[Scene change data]
---------------

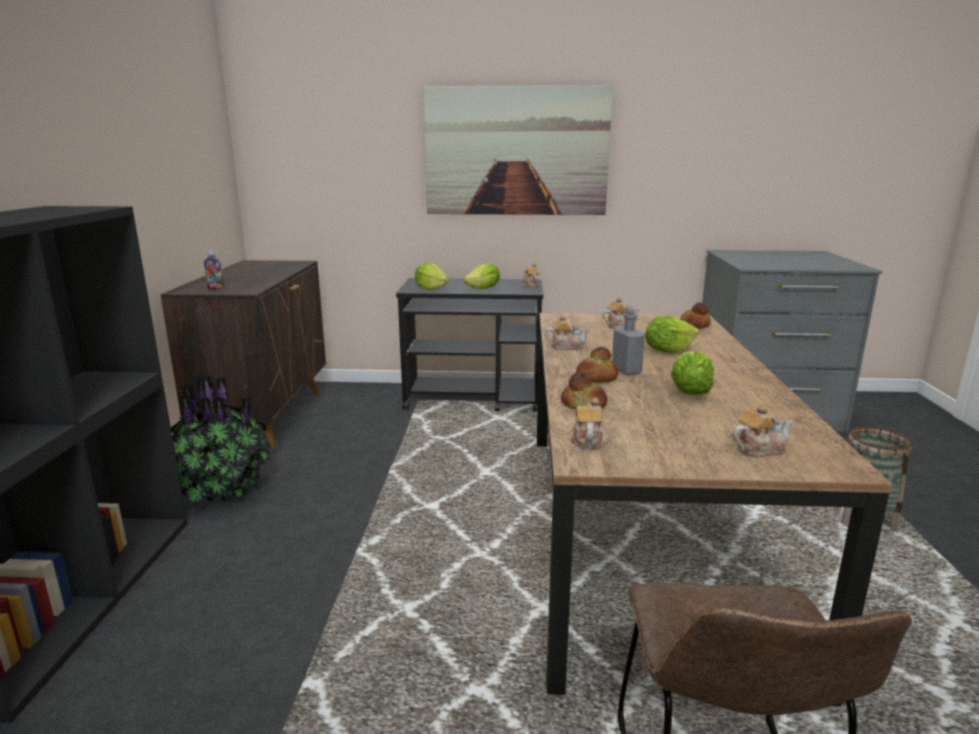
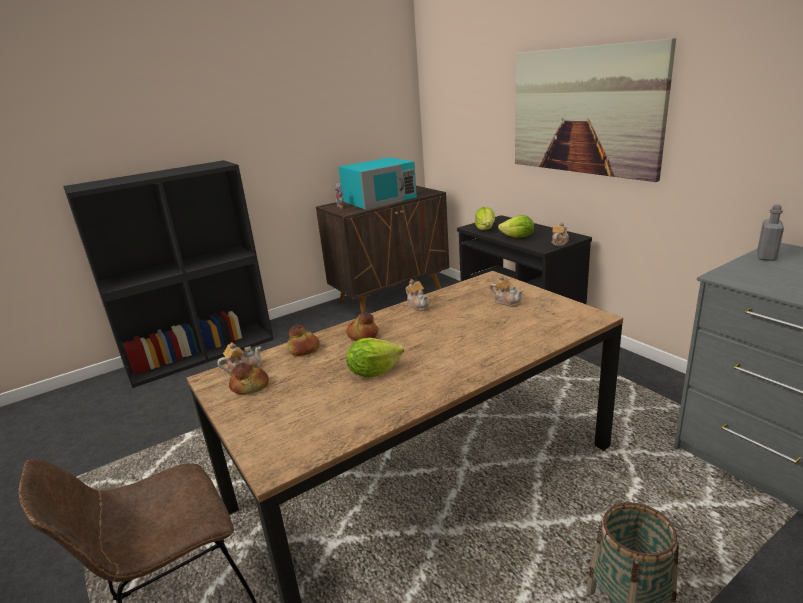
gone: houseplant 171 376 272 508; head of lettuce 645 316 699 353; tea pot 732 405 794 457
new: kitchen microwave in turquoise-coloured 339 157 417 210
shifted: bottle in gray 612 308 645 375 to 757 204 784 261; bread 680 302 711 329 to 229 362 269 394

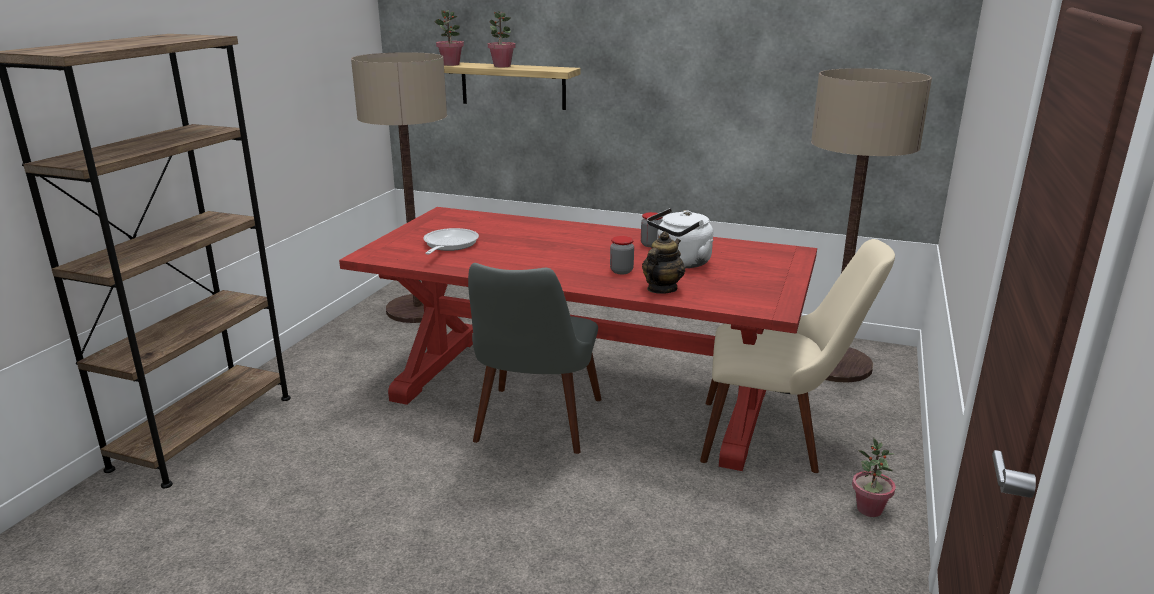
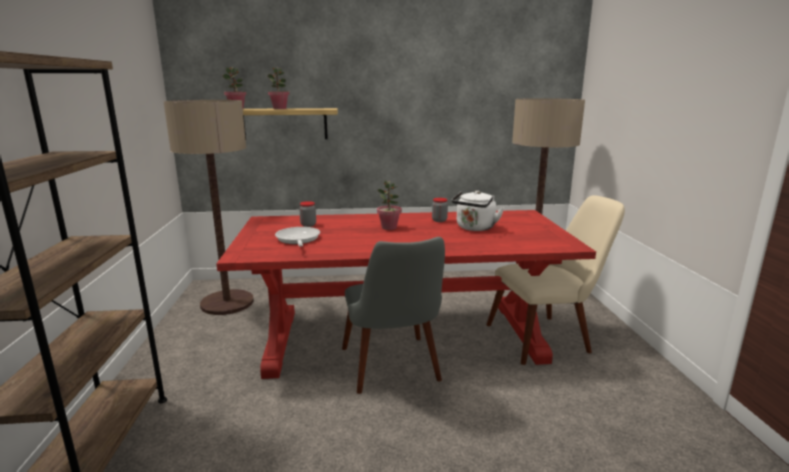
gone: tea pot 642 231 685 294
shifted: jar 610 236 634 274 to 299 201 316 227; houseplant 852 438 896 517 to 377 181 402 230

---------------

■ WHAT NEEDS TO BE DONE
Please set down exactly the lines from the first line of the data above through the line with "gone: tea pot 642 231 685 294", both included, leaving out the pictures.

■ EXERCISE RESULT
gone: houseplant 171 376 272 508; head of lettuce 645 316 699 353; tea pot 732 405 794 457
new: kitchen microwave in turquoise-coloured 339 157 417 210
shifted: bottle in gray 612 308 645 375 to 757 204 784 261; bread 680 302 711 329 to 229 362 269 394

gone: tea pot 642 231 685 294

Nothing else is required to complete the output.